• SUPPLIED MATERIAL:
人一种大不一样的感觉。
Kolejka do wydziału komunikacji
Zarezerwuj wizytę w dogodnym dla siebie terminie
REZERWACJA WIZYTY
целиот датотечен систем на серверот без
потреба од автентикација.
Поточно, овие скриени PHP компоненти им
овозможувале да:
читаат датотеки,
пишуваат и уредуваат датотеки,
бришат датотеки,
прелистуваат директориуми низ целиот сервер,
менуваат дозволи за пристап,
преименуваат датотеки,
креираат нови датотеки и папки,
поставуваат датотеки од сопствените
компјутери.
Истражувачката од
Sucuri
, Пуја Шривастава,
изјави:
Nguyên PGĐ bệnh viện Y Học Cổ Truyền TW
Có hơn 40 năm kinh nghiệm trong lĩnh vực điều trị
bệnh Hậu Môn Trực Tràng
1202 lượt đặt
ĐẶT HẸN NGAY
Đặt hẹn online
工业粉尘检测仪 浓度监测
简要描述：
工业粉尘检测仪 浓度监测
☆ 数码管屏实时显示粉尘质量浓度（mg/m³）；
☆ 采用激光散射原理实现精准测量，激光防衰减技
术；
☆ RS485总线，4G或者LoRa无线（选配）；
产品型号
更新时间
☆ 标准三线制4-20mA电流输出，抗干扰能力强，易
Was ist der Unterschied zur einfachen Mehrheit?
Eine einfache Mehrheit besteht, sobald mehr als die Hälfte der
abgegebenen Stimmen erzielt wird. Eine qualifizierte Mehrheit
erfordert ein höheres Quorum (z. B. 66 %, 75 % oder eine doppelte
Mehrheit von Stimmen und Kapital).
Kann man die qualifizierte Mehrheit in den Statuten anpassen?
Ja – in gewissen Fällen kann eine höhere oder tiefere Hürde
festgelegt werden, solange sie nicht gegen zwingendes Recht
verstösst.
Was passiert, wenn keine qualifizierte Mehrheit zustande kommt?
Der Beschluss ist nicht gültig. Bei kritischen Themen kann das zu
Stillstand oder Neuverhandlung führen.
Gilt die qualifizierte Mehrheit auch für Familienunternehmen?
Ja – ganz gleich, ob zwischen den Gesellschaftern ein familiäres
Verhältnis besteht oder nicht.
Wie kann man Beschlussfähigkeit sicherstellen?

• EXERCISE OBJECTIVE: Copy the text of every entry above line for line, keeping each character, line break, and punctuation mark unchanged.

• EXPECTED OUTPUT:
人一种大不一样的感觉。
Kolejka do wydziału komunikacji
Zarezerwuj wizytę w dogodnym dla siebie terminie
REZERWACJA WIZYTY
целиот датотечен систем на серверот без
потреба од автентикација.
Поточно, овие скриени PHP компоненти им
овозможувале да:
читаат датотеки,
пишуваат и уредуваат датотеки,
бришат датотеки,
прелистуваат директориуми низ целиот сервер,
менуваат дозволи за пристап,
преименуваат датотеки,
креираат нови датотеки и папки,
поставуваат датотеки од сопствените
компјутери.
Истражувачката од
Sucuri
, Пуја Шривастава,
изјави:
Nguyên PGĐ bệnh viện Y Học Cổ Truyền TW
Có hơn 40 năm kinh nghiệm trong lĩnh vực điều trị
bệnh Hậu Môn Trực Tràng
1202 lượt đặt
ĐẶT HẸN NGAY
Đặt hẹn online
工业粉尘检测仪 浓度监测
简要描述：
工业粉尘检测仪 浓度监测
☆ 数码管屏实时显示粉尘质量浓度（mg/m³）；
☆ 采用激光散射原理实现精准测量，激光防衰减技
术；
☆ RS485总线，4G或者LoRa无线（选配）；
产品型号
更新时间
☆ 标准三线制4-20mA电流输出，抗干扰能力强，易
Was ist der Unterschied zur einfachen Mehrheit?
Eine einfache Mehrheit besteht, sobald mehr als die Hälfte der
abgegebenen Stimmen erzielt wird. Eine qualifizierte Mehrheit
erfordert ein höheres Quorum (z. B. 66 %, 75 % oder eine doppelte
Mehrheit von Stimmen und Kapital).
Kann man die qualifizierte Mehrheit in den Statuten anpassen?
Ja – in gewissen Fällen kann eine höhere oder tiefere Hürde
festgelegt werden, solange sie nicht gegen zwingendes Recht
verstösst.
Was passiert, wenn keine qualifizierte Mehrheit zustande kommt?
Der Beschluss ist nicht gültig. Bei kritischen Themen kann das zu
Stillstand oder Neuverhandlung führen.
Gilt die qualifizierte Mehrheit auch für Familienunternehmen?
Ja – ganz gleich, ob zwischen den Gesellschaftern ein familiäres
Verhältnis besteht oder nicht.
Wie kann man Beschlussfähigkeit sicherstellen?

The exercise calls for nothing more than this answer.